Santa Monica College Dean of Counseling and Retention Brenda Johnson Benson has been named SMC’s 2013 Manager of the Year.
Benson has worked tirelessly for nearly 30 years to provide crucial support services to students in virtually all areas – from transferring to four-year universities to helping veteran students.
In announcing his choice for the honor, SMC President Dr. Chui L. Tsang said, “Brenda personifies the best of Santa Monica College, combining a nurturing and supportive management style with a push for constant improvement and innovation. She is truly an outstanding manager.”
The daughter of a teacher and a tennis coach, the Westchester resident – who was recently named an outstanding educator (“Best of L.A. Education People”) by L.A. Weekly – began working at SMC as an intern while a graduate student in the School of Education at UCLA.
She fell in love with her work at SMC and moved up the ranks from intern to counselor to coordinator/assistant dean of transfer services, a position she held for ten years from 1988 to 1998.
It was in this capacity and with her leadership that, in 1989, SMC first distinguished itself as the leader in transfer, sending more students to the University of California system than any other community college in the state.

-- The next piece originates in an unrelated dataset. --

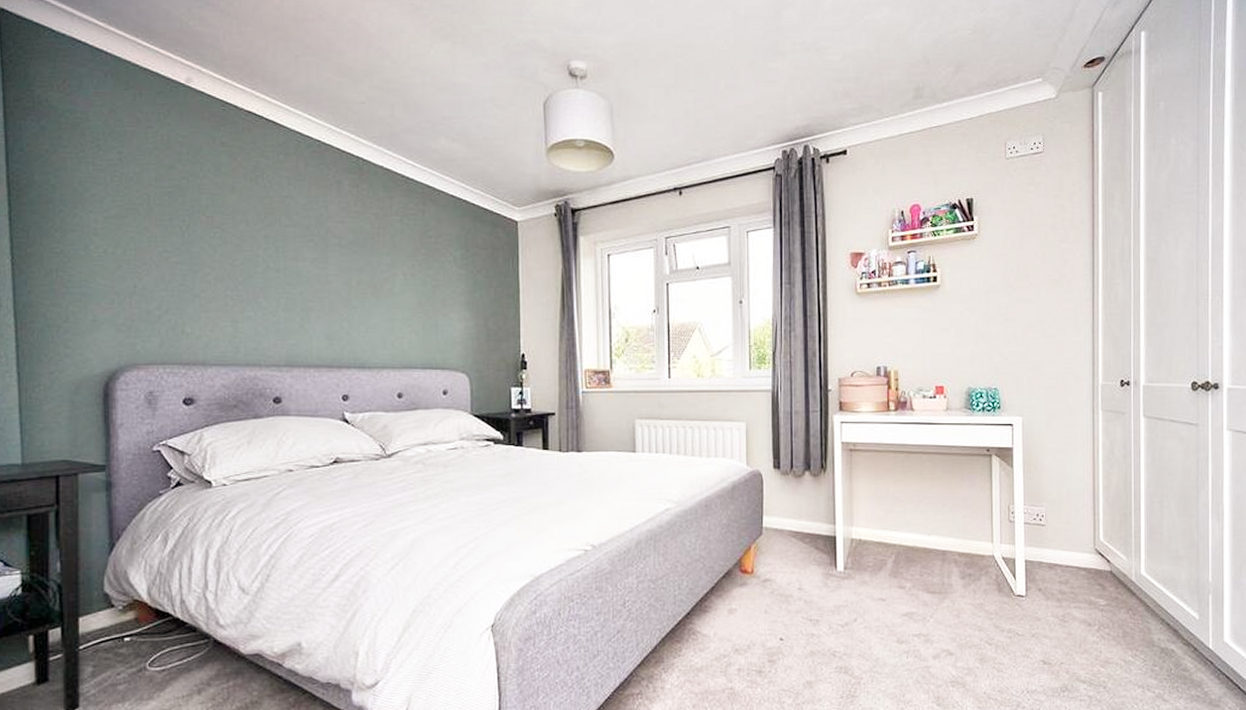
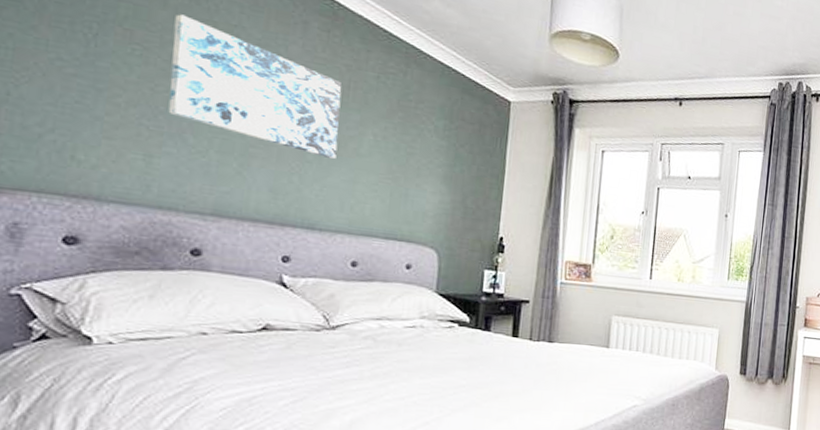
wall art: none [241,195,375,302] -> present [168,14,342,159]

This is a record that the college continues to maintain.
“Brenda is a strong and unyielding advocate for her students, colleagues and the community college mission,” said SMC Transfer Center faculty leader Dan Nannini, “She is an educator for the educators and, for this, she is held in the highest regard.”
In 1998, Benson was promoted to her current position, Dean of Counseling and Retention, where her focus shifted to developing strategies that would support SMC – an “open door” community college – to both retain students until graduation and to support them with tools needed to succeed both during and after their time at SMC.
Each semester, the SMC Counseling Department works with other campus programs and departments to deliver a myriad of orientation events, workshops and courses, all designed to lead to student success.
Over the past 15 years these programs have proven to be key in supporting SMC students to complete their education and achieve their goals.
SMC’s annual fall season VIP Welcome Day has been a particularly successful and well attended orientation/retention event.
Now in its 9th year, VIP Welcome Day typically brings 4,000 to 5,000 new students and their families to campus for a day of student success workshops and an opportunity to interact with SMC faculty and staff.
Research has shown that this one event increases fall-to-fall student persistence by 49 percent.
She also oversees 10 specialized counseling programs that serve veterans and other underrepresented student populations.
The SMC Veterans Resource Center currently supports over 600 student veterans and provides critical services that help these students while making the adjustment from military to civilian life.
Benson is currently near the end of a one-year term as President of the SMC Management Association.
She has also, over the years, been active on statewide committees related to counseling and transfer, and co-authored the minimum standards for California Community College Transfer Centers.